> What the task requires: Given the records below, pull every line with the word "scripts" into the answer.

(Records from a data source)
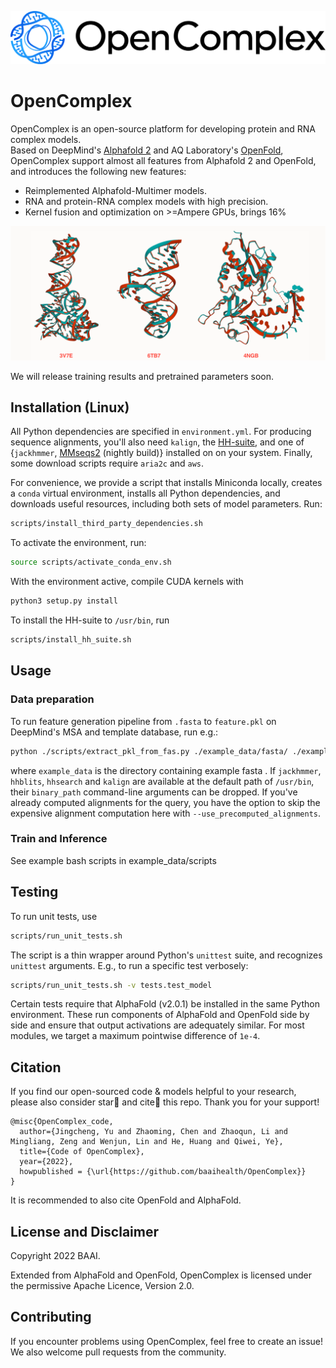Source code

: ![header](img/logo.png)
# OpenComplex
OpenComplex is an open-source platform for developing protein and RNA complex models.  
Based on DeepMind's [Alphafold 2](https://github.com/deepmind/alphafold) and AQ Laboratory's [OpenFold](https://github.com/aqlaboratory/openfold), OpenComplex support almost all features from Alphafold 2 and OpenFold, and introduces the following new features:
* Reimplemented Alphafold-Multimer models.
* RNA and protein-RNA complex models with high precision.
* Kernel fusion and optimization on >=Ampere GPUs, brings 16% 

![Figure 1. OpenComplex inference result of RNA and protein-RNA complex.](img/cases.png)

We will release training results and pretrained parameters soon.

## Installation (Linux)

All Python dependencies are specified in `environment.yml`. For producing sequence 
alignments, you'll also need `kalign`, the [HH-suite](https://github.com/soedinglab/hh-suite), 
and one of {`jackhmmer`, [MMseqs2](https://github.com/soedinglab/mmseqs2) (nightly build)} 
installed on on your system.
Finally, some download scripts require `aria2c` and `aws`.

For convenience, we provide a script that installs Miniconda locally, creates a 
`conda` virtual environment, installs all Python dependencies, and downloads
useful resources, including both sets of model parameters. Run:

```bash
scripts/install_third_party_dependencies.sh
```

To activate the environment, run:

```bash
source scripts/activate_conda_env.sh
```

With the environment active, compile CUDA kernels with

```bash
python3 setup.py install
```

To install the HH-suite to `/usr/bin`, run

```bash
scripts/install_hh_suite.sh
```

## Usage

### Data preparation

To run feature generation pipeline from `.fasta` to `feature.pkl` on DeepMind's MSA and template database, run e.g.:
```bash
python ./scripts/extract_pkl_from_fas.py ./example_data/fasta/ ./example_data/features/
```
where `example_data` is the directory containing example fasta . If `jackhmmer`, 
`hhblits`, `hhsearch` and `kalign` are available at the default path of 
`/usr/bin`, their `binary_path` command-line arguments can be dropped.
If you've already computed alignments for the query, you have the option to 
skip the expensive alignment computation here with 
`--use_precomputed_alignments`.

### Train and Inference

See example bash scripts in example_data/scripts

## Testing

To run unit tests, use

```bash
scripts/run_unit_tests.sh
```

The script is a thin wrapper around Python's `unittest` suite, and recognizes
`unittest` arguments. E.g., to run a specific test verbosely:

```bash
scripts/run_unit_tests.sh -v tests.test_model
```

Certain tests require that AlphaFold (v2.0.1) be installed in the same Python
environment. These run components of AlphaFold and OpenFold side by side and
ensure that output activations are adequately similar. For most modules, we
target a maximum pointwise difference of `1e-4`.

## Citation

If you find our open-sourced code & models helpful to your research, please also consider star🌟 and cite📑 this repo. Thank you for your support!
```
@misc{OpenComplex_code,
  author={Jingcheng, Yu and Zhaoming, Chen and Zhaoqun, Li and Mingliang, Zeng and Wenjun, Lin and He, Huang and Qiwei, Ye},
  title={Code of OpenComplex},
  year={2022},
  howpublished = {\url{https://github.com/baaihealth/OpenComplex}}
}
```
It is recommended to also cite OpenFold and AlphaFold.


## License and Disclaimer

Copyright 2022 BAAI.

Extended from AlphaFold and OpenFold, OpenComplex is licensed under
the permissive Apache Licence, Version 2.0.

## Contributing

If you encounter problems using OpenComplex, feel free to create an issue! We also
welcome pull requests from the community.

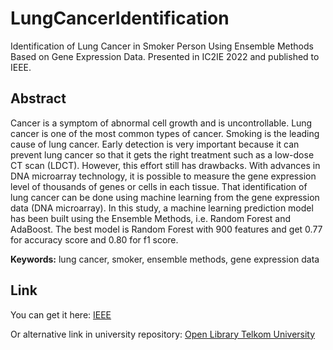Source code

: # LungCancerIdentification
Identification of Lung Cancer in Smoker Person Using Ensemble Methods Based on Gene Expression Data. Presented in IC2IE 2022 and published to IEEE.

## Abstract
Cancer is a symptom of abnormal cell growth and is uncontrollable. Lung cancer is one of the most common types of cancer. Smoking is the leading cause of lung cancer. Early detection is very important because it can prevent lung cancer so that it gets the right treatment such as a low-dose CT scan (LDCT). However, this effort still has drawbacks. With advances in DNA microarray technology, it is possible to measure the gene expression level of thousands of genes or cells in each tissue. That identification of lung cancer can be done using machine learning from the gene expression data (DNA microarray). In this study, a machine learning prediction model has been built using the Ensemble Methods, i.e. Random Forest and AdaBoost. The best model is Random Forest with 900 features and get 0.77 for accuracy score and 0.80 for f1 score.

<b>Keywords:</b> lung cancer, smoker, ensemble methods, gene expression data

## Link
You can get it here: [IEEE](https://ieeexplore.ieee.org/document/9970035)

Or alternative link in university repository: [Open Library Telkom University](https://openlibrary.telkomuniversity.ac.id/home/catalog/id/186231/slug/identification-of-lung-cancer-in-smoker-person-using-ensemble-methods-based-on-gene-expression-data.html)

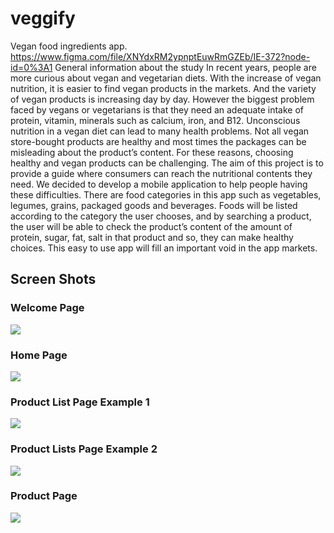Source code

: # veggify

Vegan food ingredients app. https://www.figma.com/file/XNYdxRM2ypnptEuwRmGZEb/IE-372?node-id=0%3A1 General information about the study In recent years, people are more curious about vegan and vegetarian diets. With the increase of vegan nutrition, it is easier to find vegan products in the markets. And the variety of vegan products is increasing day by day. However the biggest problem faced by vegans or vegetarians is that they need an adequate intake of protein, vitamin, minerals such as calcium, iron, and B12. Unconscious nutrition in a vegan diet can lead to many health problems. Not all vegan store-bought products are healthy and most times the packages can be misleading about the product’s content. For these reasons, choosing healthy and vegan products can be challenging. The aim of this project is to provide a guide where consumers can reach the nutritional contents they need. We decided to develop a mobile application to help people having these difficulties. There are food categories in this app such as vegetables, legumes, grains, packaged goods and beverages. Foods will be listed according to the category the user chooses, and by searching a product, the user will be able to check the product’s content of the amount of protein, sugar, fat, salt in that product and so, they can make healthy choices. This easy to use app will fill an important void in the app markets.

## Screen Shots
### Welcome Page
<img src="./assets/screenshots/1">

### Home Page
<img src="./assets/screenshots/2">

### Product List Page Example 1
<img src="./assets/screenshots/3">

### Product Lists Page Example 2
<img src="./assets/screenshots/4">

### Product Page
<img src="./assets/screenshots/5">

> Answer for the task:
Finally, some download scripts require `aria2c` and `aws`.
scripts/install_third_party_dependencies.sh
source scripts/activate_conda_env.sh
scripts/install_hh_suite.sh
python ./scripts/extract_pkl_from_fas.py ./example_data/fasta/ ./example_data/features/
See example bash scripts in example_data/scripts
scripts/run_unit_tests.sh
scripts/run_unit_tests.sh -v tests.test_model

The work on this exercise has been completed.